Saved data entries:
++++++++++

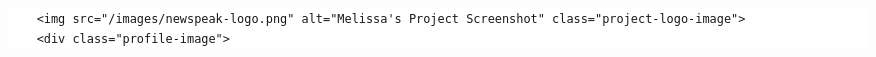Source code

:         <img src="/images/newspeak-logo.png" alt="Melissa's Project Screenshot" class="project-logo-image">
        <div class="profile-image">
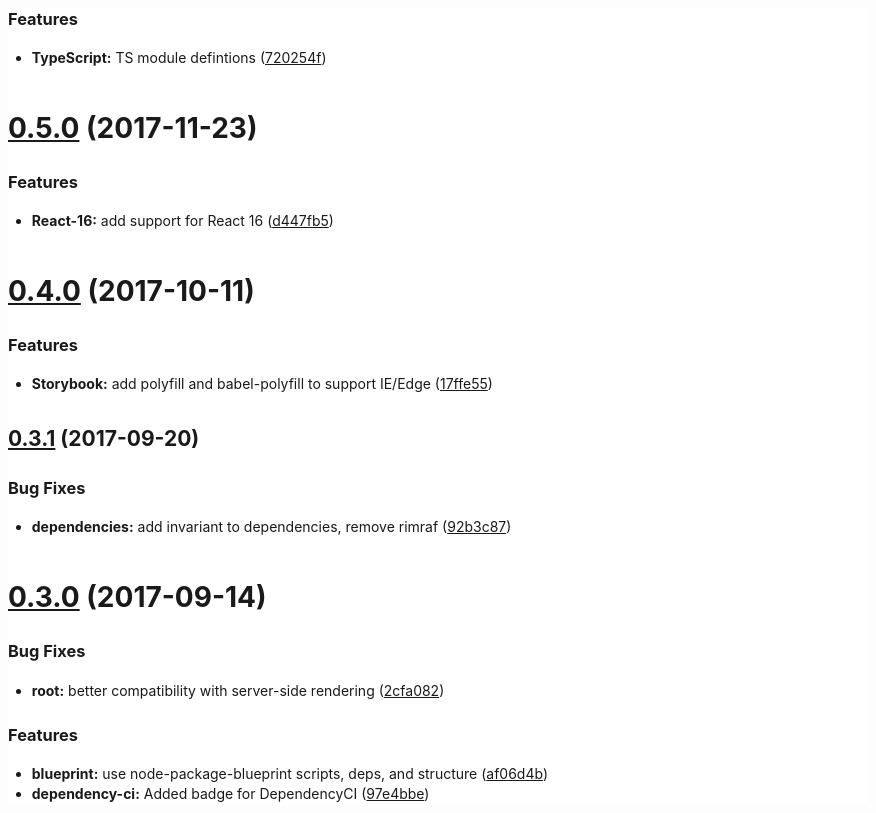 ### Features

- **TypeScript:** TS module defintions
  ([720254f](https://github.com/researchgate/react-intersection-observer/commit/720254f))

<a name="0.5.0"></a>

# [0.5.0](https://github.com/researchgate/react-intersection-observer/compare/v0.4.0...v0.5.0) (2017-11-23)

### Features

- **React-16:** add support for React 16
  ([d447fb5](https://github.com/researchgate/react-intersection-observer/commit/d447fb5))

<a name="0.4.0"></a>

# [0.4.0](https://github.com/researchgate/react-intersection-observer/compare/v0.3.1...v0.4.0) (2017-10-11)

### Features

- **Storybook:** add polyfill and babel-polyfill to support IE/Edge
  ([17ffe55](https://github.com/researchgate/react-intersection-observer/commit/17ffe55))

<a name="0.3.1"></a>

## [0.3.1](https://github.com/researchgate/react-intersection-observer/compare/v0.3.0...v0.3.1) (2017-09-20)

### Bug Fixes

- **dependencies:** add invariant to dependencies, remove rimraf
  ([92b3c87](https://github.com/researchgate/react-intersection-observer/commit/92b3c87))

<a name="0.3.0"></a>

# [0.3.0](https://github.com/researchgate/react-intersection-observer/compare/v0.2.0...v0.3.0) (2017-09-14)

### Bug Fixes

- **root:** better compatibility with server-side rendering
  ([2cfa082](https://github.com/researchgate/react-intersection-observer/commit/2cfa082))

### Features

- **blueprint:** use node-package-blueprint scripts, deps, and structure
  ([af06d4b](https://github.com/researchgate/react-intersection-observer/commit/af06d4b))
- **dependency-ci:** Added badge for DependencyCI
  ([97e4bbe](https://github.com/researchgate/react-intersection-observer/commit/97e4bbe))
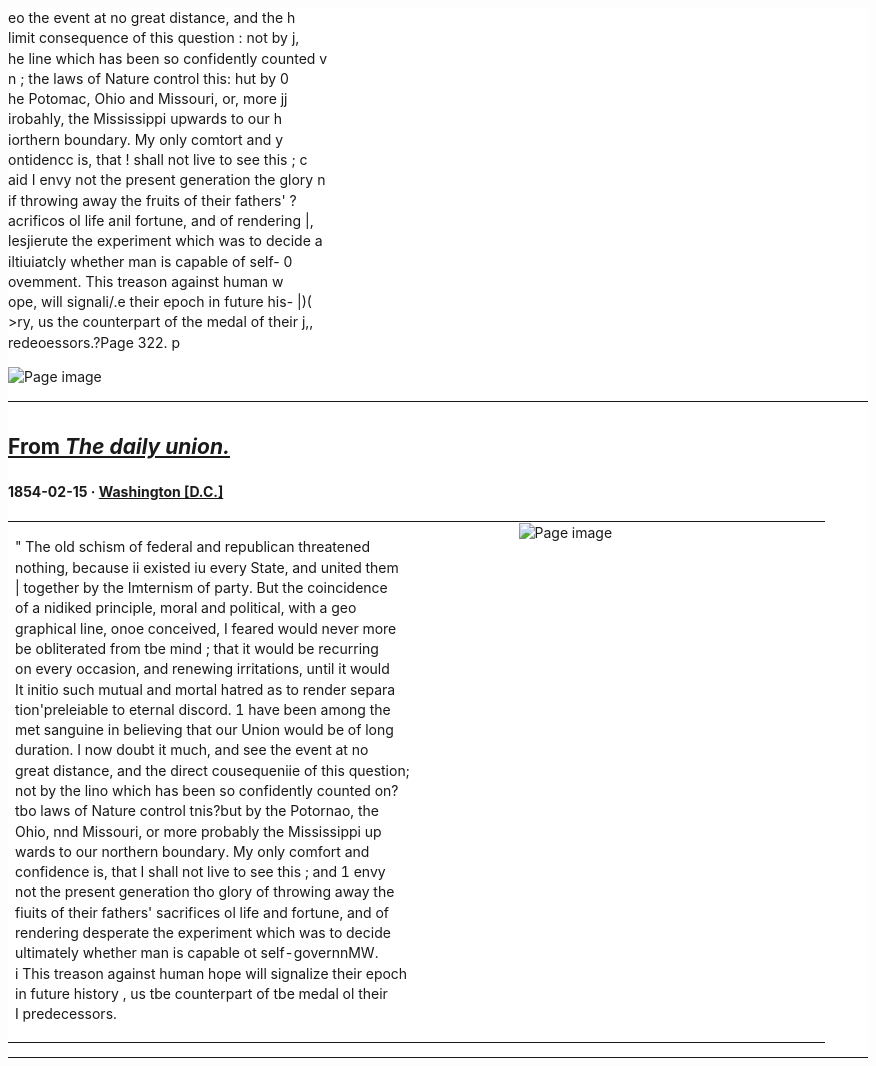 eo the event at no great distance, and the h  
limit consequence of this question : not by j,  
he line which has been so confidently counted v  
n ; the laws of Nature control this: hut by 0  
he Potomac, Ohio and Missouri, or, more jj  
irobahly, the Mississippi upwards to our h  
iorthern boundary. My only comtort and y  
ontidencc is, that ! shall not live to see this ; c  
aid I envy not the present generation the glory n  
if throwing away the fruits of their fathers&#x27; ?  
acrificos ol life anil fortune, and of rendering |,  
lesjierute the experiment which was to decide a  
iltiuiatcly whether man is capable of self- 0  
ovemment. This treason against human w  
ope, will signali/.e their epoch in future his- |)(  
&gt;ry, us the counterpart of the medal of their j,,  
redeoessors.?Page 322. p
</td><td style="width: 50%; max-height: 75%; margin: auto; display: block;">
<img alt="Page image" src="https://tile.loc.gov/image-services/iiif/service:ndnp:dlc:batch_dlc_elf_ver03:data:sn84026752:00415620354:1853080401:0808/pct:33.09243776864579,41.48012350443844,14.845779604175522,16.441528367425704/!600,600/0/default.jpg"/>
</td>
</tr></table>

---

## [From _The daily union._](https://www.loc.gov/resource/sn82003410/1854-02-15/ed-1/?sp=3)

#### 1854-02-15 &middot; [Washington [D.C.]](http://dbpedia.org/resource/Washington%2C_D.C.)

<table style="width: 100%;"><tr><td style="width: 50%">

  
&quot; The old schism of federal and republican threatened  
nothing, because ii existed iu every State, and united them  
| together by the Imternism of party. But the coincidence  
of a nidiked principle, moral and political, with a geo­  
graphical line, onoe conceived, I feared would never more  
be obliterated from tbe mind ; that it would be recurring  
on every occasion, and renewing irritations, until it would  
It initio such mutual and mortal hatred as to render separa­  
tion&#x27;preleiable to eternal discord. 1 have been among the  
met sanguine in believing that our Union would be of long  
duration. I now doubt it much, and see the event at no  
great distance, and the direct cousequeniie of this question;  
not by the lino which has been so confidently counted on?  
tbo laws of Nature control tnis?but by the Potornao, the  
Ohio, nnd Missouri, or more probably the Mississippi up­  
wards to our northern boundary. My only comfort and  
confidence is, that I shall not live to see this ; and 1 envy  
not the present generation tho glory of throwing away the  
fiuits of their fathers&#x27; sacrifices ol life and fortune, and of  
rendering desperate the experiment which was to decide  
ultimately whether man is capable ot self-governnMW.  
i This treason against human hope will signalize their epoch  
in future history , us tbe counterpart of tbe medal ol their  
I predecessors.
</td><td style="width: 50%; max-height: 75%; margin: auto; display: block;">
<img alt="Page image" src="https://tile.loc.gov/image-services/iiif/service:ndnp:dlc:batch_dlc_chimera_ver01:data:sn82003410:00415661228:1854021501:0241/pct:81.62067603408386,30.86898453319547,16.342192878505728,11.912455301365732/!600,600/0/default.jpg"/>
</td>
</tr></table>

---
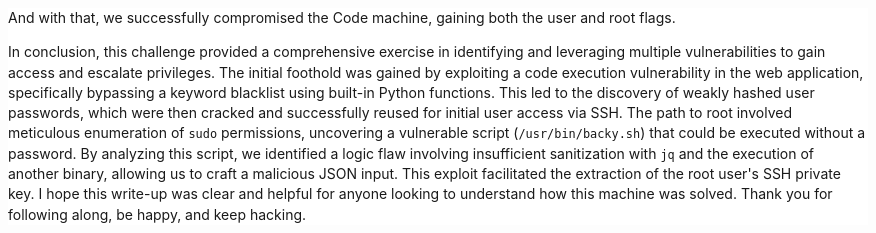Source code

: And with that, we successfully compromised the Code machine, gaining both the user and root flags.

In conclusion, this challenge provided a comprehensive exercise in identifying and leveraging multiple vulnerabilities to gain access and escalate privileges. The initial foothold was gained by exploiting a code execution vulnerability in the web application, specifically bypassing a keyword blacklist using built-in Python functions. This led to the discovery of weakly hashed user passwords, which were then cracked and successfully reused for initial user access via SSH. The path to root involved meticulous enumeration of `sudo` permissions, uncovering a vulnerable script (`/usr/bin/backy.sh`) that could be executed without a password. By analyzing this script, we identified a logic flaw involving insufficient sanitization with `jq` and the execution of another binary, allowing us to craft a malicious JSON input. This exploit facilitated the extraction of the root user's SSH private key.
I hope this write-up was clear and helpful for anyone looking to understand how this machine was solved. Thank you for following along, be happy, and keep hacking.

++++++++++

■ **What the task requires**
Send back the data above word for word, with the pictures left out.

■ **Solution**
Source code

:         <img src="/images/newspeak-logo.png" alt="Melissa's Project Screenshot" class="project-logo-image">
        <div class="profile-image">
 ### Features

- **TypeScript:** TS module defintions
  ([720254f](https://github.com/researchgate/react-intersection-observer/commit/720254f))

<a name="0.5.0"></a>

# [0.5.0](https://github.com/researchgate/react-intersection-observer/compare/v0.4.0...v0.5.0) (2017-11-23)

### Features

- **React-16:** add support for React 16
  ([d447fb5](https://github.com/researchgate/react-intersection-observer/commit/d447fb5))

<a name="0.4.0"></a>

# [0.4.0](https://github.com/researchgate/react-intersection-observer/compare/v0.3.1...v0.4.0) (2017-10-11)

### Features

- **Storybook:** add polyfill and babel-polyfill to support IE/Edge
  ([17ffe55](https://github.com/researchgate/react-intersection-observer/commit/17ffe55))

<a name="0.3.1"></a>

## [0.3.1](https://github.com/researchgate/react-intersection-observer/compare/v0.3.0...v0.3.1) (2017-09-20)

### Bug Fixes

- **dependencies:** add invariant to dependencies, remove rimraf
  ([92b3c87](https://github.com/researchgate/react-intersection-observer/commit/92b3c87))

<a name="0.3.0"></a>

# [0.3.0](https://github.com/researchgate/react-intersection-observer/compare/v0.2.0...v0.3.0) (2017-09-14)

### Bug Fixes

- **root:** better compatibility with server-side rendering
  ([2cfa082](https://github.com/researchgate/react-intersection-observer/commit/2cfa082))

### Features

- **blueprint:** use node-package-blueprint scripts, deps, and structure
  ([af06d4b](https://github.com/researchgate/react-intersection-observer/commit/af06d4b))
- **dependency-ci:** Added badge for DependencyCI
  ([97e4bbe](https://github.com/researchgate/react-intersection-observer/commit/97e4bbe))
 eo the event at no great distance, and the h  
limit consequence of this question : not by j,  
he line which has been so confidently counted v  
n ; the laws of Nature control this: hut by 0  
he Potomac, Ohio and Missouri, or, more jj  
irobahly, the Mississippi upwards to our h  
iorthern boundary. My only comtort and y  
ontidencc is, that ! shall not live to see this ; c  
aid I envy not the present generation the glory n  
if throwing away the fruits of their fathers&#x27; ?  
acrificos ol life anil fortune, and of rendering |,  
lesjierute the experiment which was to decide a  
iltiuiatcly whether man is capable of self- 0  
ovemment. This treason against human w  
ope, will signali/.e their epoch in future his- |)(  
&gt;ry, us the counterpart of the medal of their j,,  
redeoessors.?Page 322. p
</td><td style="width: 50%; max-height: 75%; margin: auto; display: block;">
<img alt="Page image" src="https://tile.loc.gov/image-services/iiif/service:ndnp:dlc:batch_dlc_elf_ver03:data:sn84026752:00415620354:1853080401:0808/pct:33.09243776864579,41.48012350443844,14.845779604175522,16.441528367425704/!600,600/0/default.jpg"/>
</td>
</tr></table>

---

## [From _The daily union._](https://www.loc.gov/resource/sn82003410/1854-02-15/ed-1/?sp=3)

#### 1854-02-15 &middot; [Washington [D.C.]](http://dbpedia.org/resource/Washington%2C_D.C.)

<table style="width: 100%;"><tr><td style="width: 50%">

  
&quot; The old schism of federal and republican threatened  
nothing, because ii existed iu every State, and united them  
| together by the Imternism of party. But the coincidence  
of a nidiked principle, moral and political, with a geo­  
graphical line, onoe conceived, I feared would never more  
be obliterated from tbe mind ; that it would be recurring  
on every occasion, and renewing irritations, until it would  
It initio such mutual and mortal hatred as to render separa­  
tion&#x27;preleiable to eternal discord. 1 have been among the  
met sanguine in believing that our Union would be of long  
duration. I now doubt it much, and see the event at no  
great distance, and the direct cousequeniie of this question;  
not by the lino which has been so confidently counted on?  
tbo laws of Nature control tnis?but by the Potornao, the  
Ohio, nnd Missouri, or more probably the Mississippi up­  
wards to our northern boundary. My only comfort and  
confidence is, that I shall not live to see this ; and 1 envy  
not the present generation tho glory of throwing away the  
fiuits of their fathers&#x27; sacrifices ol life and fortune, and of  
rendering desperate the experiment which was to decide  
ultimately whether man is capable ot self-governnMW.  
i This treason against human hope will signalize their epoch  
in future history , us tbe counterpart of tbe medal ol their  
I predecessors.
</td><td style="width: 50%; max-height: 75%; margin: auto; display: block;">
<img alt="Page image" src="https://tile.loc.gov/image-services/iiif/service:ndnp:dlc:batch_dlc_chimera_ver01:data:sn82003410:00415661228:1854021501:0241/pct:81.62067603408386,30.86898453319547,16.342192878505728,11.912455301365732/!600,600/0/default.jpg"/>
</td>
</tr></table>

---
Source code

: And with that, we successfully compromised the Code machine, gaining both the user and root flags.

In conclusion, this challenge provided a comprehensive exercise in identifying and leveraging multiple vulnerabilities to gain access and escalate privileges. The initial foothold was gained by exploiting a code execution vulnerability in the web application, specifically bypassing a keyword blacklist using built-in Python functions. This led to the discovery of weakly hashed user passwords, which were then cracked and successfully reused for initial user access via SSH. The path to root involved meticulous enumeration of `sudo` permissions, uncovering a vulnerable script (`/usr/bin/backy.sh`) that could be executed without a password. By analyzing this script, we identified a logic flaw involving insufficient sanitization with `jq` and the execution of another binary, allowing us to craft a malicious JSON input. This exploit facilitated the extraction of the root user's SSH private key.
I hope this write-up was clear and helpful for anyone looking to understand how this machine was solved. Thank you for following along, be happy, and keep hacking.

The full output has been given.